However, for anybody familiar with the novel know that this isn’t the first time the studios have attempted to adapt it. Now, word has come out that Kerouac himself made a first-hand attempt to turn the now classic novel into a movie. What’s interesting is that he lobbied one of his time’s greatest actors, Marlon Brando.

According to Collectors Weekly, the person who found the letter addressed to Brando has come out to tell her story about how she found it hidden amongst Brando’s property. While the letter (which is in the gallery below) is hard to read, I’ve gone ahead and transcribed the letter in its entirety below the jump. In a nutshell, Kerouac felt Brando would have been the perfect fit to his novel persona’s, Sal Paradise’s, crazy and full-of-life counterpart, Dean Moriarty (Kerouac’s real-life best friend, Neal Cassady).

Honestly, it’s really sad that a film about On the Road hasn’t properly been adapted until now. Reading the letter, Kerouac comes off more as a fanatic than as a prospective colleague of Brando’s, which is probably why Brando didn’t advance a potential film. Furthermore, while the letter isn’t dated, it could be estimated to have been written around 1957, right when On the Road was being released, which was known to be controversial with its depictions of sex and drug use. However, Kerouac’s vision of shaking American cinema and the idea of “situation” could have been amazing, but things never end out the way we imagine.

[via Collectors Weekly, letter courtesy of Christie’s]

 

Dear Marlon,

I’m praying that you’ll buy ON THE ROAD and make a movie of it. Dont worry about structure, I know how to compress and re-arrange the plot a bit to give perfectly acceptable movie-type structure: making it into one all-inclusive trip instead of the several voyages coast-to-coast in the book, one vast round trip from New York to Denver to Frisco to Mexico to New Orleans to New York again. I visualize the beautiful shots could be made with the camera on the front seat of the car showing the road (day and night) unwinding into the windshield, as Sal and Dean yak. I wanted you to play the part because Dean (as you know) is no dopey hotrodder but a real intelligent (in fact Jesuit) Irishman. You play Dean and I’ll play Sal (Warner Bros. mentioned I play Sal) and I’ll show you how Dean acts in real life, you couldnt possibly imagine it without seeing a good imitation. Fact, we can go visit him in Frisco, or have him come down to L.A. still a real frantic cat but nowadays settled down with his final wife saying the Lord’s Prayer with his kiddies at night… as you’ll seen when you read the play BEAT GENERATION. All I want out of this is to be able to establish myself and my mother a trust fund for life, so I can really go roaming around the world writing about Japan, India, France etc. …I want to be free to write what comes out of my head & free to feed my buddies when they’re hungry & not worry about my mother.

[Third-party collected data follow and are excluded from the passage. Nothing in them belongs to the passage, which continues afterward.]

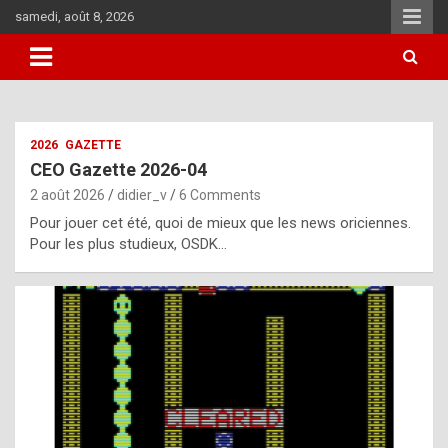
Skip
samedi, août 8, 2026
to
content
i
2026
GAZETTE
t
CEO Gazette 2026-04
r
2 août 2026
didier_v
6 Comments
e
Pour jouer cet été, quoi de mieux que les news oriciennes.
g
Pour les plus studieux, OSDK…
u
l
a
r
l
y
d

Incidentally, my next novel is THE SUBTERRANEANS coming out in N.Y. next March and is about a love affair between a white guy and a colored girl and very hep story. Some of the characters in it you know in the Village (Stanley Gould [?] etc.) It easily could be turned into a play, easier than ON THE ROAD.

What I wanta do is re-do the theater and the cinema in America, give it a spontaneous dash, remove pre-conceptions of “situation” and let people rave on as they do in real life. That’s what the play is: no plot in particular, no “meaning” in particular, just the way people are. Everything I write I do in the spirit where I imagine myself an Angel returned to the earth seeing it with sad eyes as it is. I know you approve of these ideas, & incidentally the new Frank Sinatra show is based on “spontaneous” too, which is the only way to come on anyway, whether in show business or life. The French movies of the 30’s are still far superior to ours because the French really let their actors come on and the writers didnt quibble with some preconceived notion of how intelligent the movie audience is, the talked soul from soul and everybody understood at once. I want to make great French Movies in America, finally, when I’m rich …American Theater & Cinema at present is an outmoded Dinosaur that aint mutated along with the best in American Literature.

If you really want to go ahead, make arrangements to see me in New York when next you come, or if you’re going to Florida here I am, but what we should do is talk about this because I prophesy that it’s going to be the beginning of something real great. I’m bored nowadays and I’m looking around for something to do in the void, anyway–writing novels is getting too easy, same with plays, I wrote the play in 24 hours.

Come on now, Marlon, put up your dukes and write!